6. **Model Evaluation**:

  - **Choosing Appropriate Metrics**: Since the dataset is imbalanced, accuracy is not a good primary evaluation metric. A model that predicts 'non-responder' for all customers would have 95% accuracy. Focus on metrics that are sensitive to the performance on the minority class:
      - **Precision**: Out of all customers predicted as responders, how many actually responded? High precision is important if false positives (contacting non-responders) are costly.
      - **Recall (Sensitivity)**: Out of all actual responders, how many did the model correctly identify? High recall is important if false negatives (missing potential responders) are costly. In a marketing campaign, recall is often very important to capture as many potential responders as possible, even if it means contacting some non-responders.
      - **F1-Score**: The harmonic mean of precision and recall. A good balance between the two. Useful when you need a balance.
      - **ROC-AUC**: Measures the model's ability to distinguish between the positive and negative classes across different probability thresholds. A higher AUC indicates better discriminative power. This is often a good overall metric for imbalanced data.
      - **Confusion Matrix**: Provides a detailed breakdown of true positives, true negatives, false positives, and false negatives.
  - **Evaluation on Test Set**: Evaluate the best model found during hyperparameter tuning on the held-out test set using the chosen metrics. The test set provides an unbiased estimate of the model's performance on unseen data.

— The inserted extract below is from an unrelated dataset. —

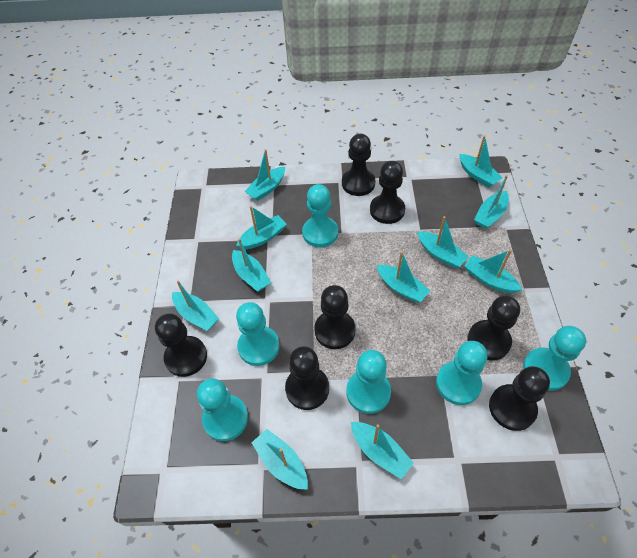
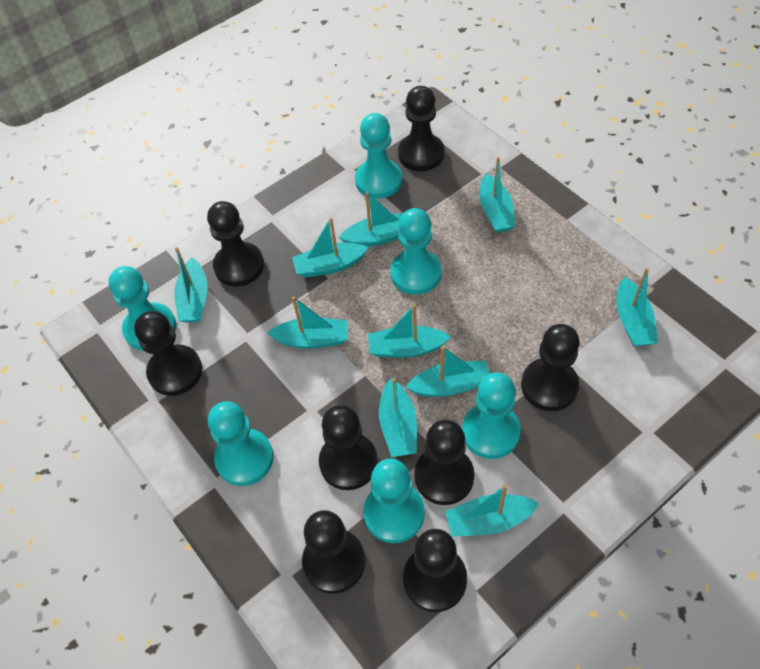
black pawn: [155,313,207,377] [285,346,329,410] [314,285,356,349] [342,134,375,196] [370,161,405,224] [467,296,520,360] [489,366,550,431] = 7 -> [134,311,202,396] [207,201,264,286] [302,510,365,594] [319,405,378,490] [398,86,444,171] [403,529,467,612] [414,420,475,505] [521,324,580,411] = 8
turquoise boat: [172,280,219,331] [232,238,271,292] [236,206,287,250] [244,149,285,201] [252,429,308,490] [351,422,414,479] [377,251,430,303] [418,216,469,268] [459,135,503,188] [464,249,522,293] [474,175,509,229] = 11 -> [174,247,208,323] [267,296,348,349] [292,217,369,278] [339,192,403,247] [368,304,451,358] [379,378,417,457] [406,346,489,397] [445,485,539,537] [479,157,516,233] [616,268,658,346] = 10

7. **Threshold Adjustment**:

    - **Optimizing for the Business Goal**: The default probability threshold for classification is 0.5. However, in an imbalanced scenario, you can adjust this threshold based on the business objective.
      - If you prioritize recall (finding more responders), you might lower the threshold.
      - If you prioritize precision (minimizing contact with non-responders), you might raise the threshold.
      - Analyze the Precision-Recall curve or ROC curve to determine the optimal threshold that balances the trade-off between precision and recall for the specific campaign goals (e.g., maximizing the number of responders contacted while keeping the cost of contacting non-responders manageable).

**Summary**:

Building a Logistic Regression model for an imbalanced marketing campaign dataset involves standard data processing, crucial handling of class imbalance (using techniques like class weights or resampling), hyperparameter tuning using appropriate metrics like F1-score or ROC-AUC, and careful evaluation on a held-out test set. Finally, adjusting the prediction threshold based on the business objective (balancing precision and recall) is key to deploying an effective model.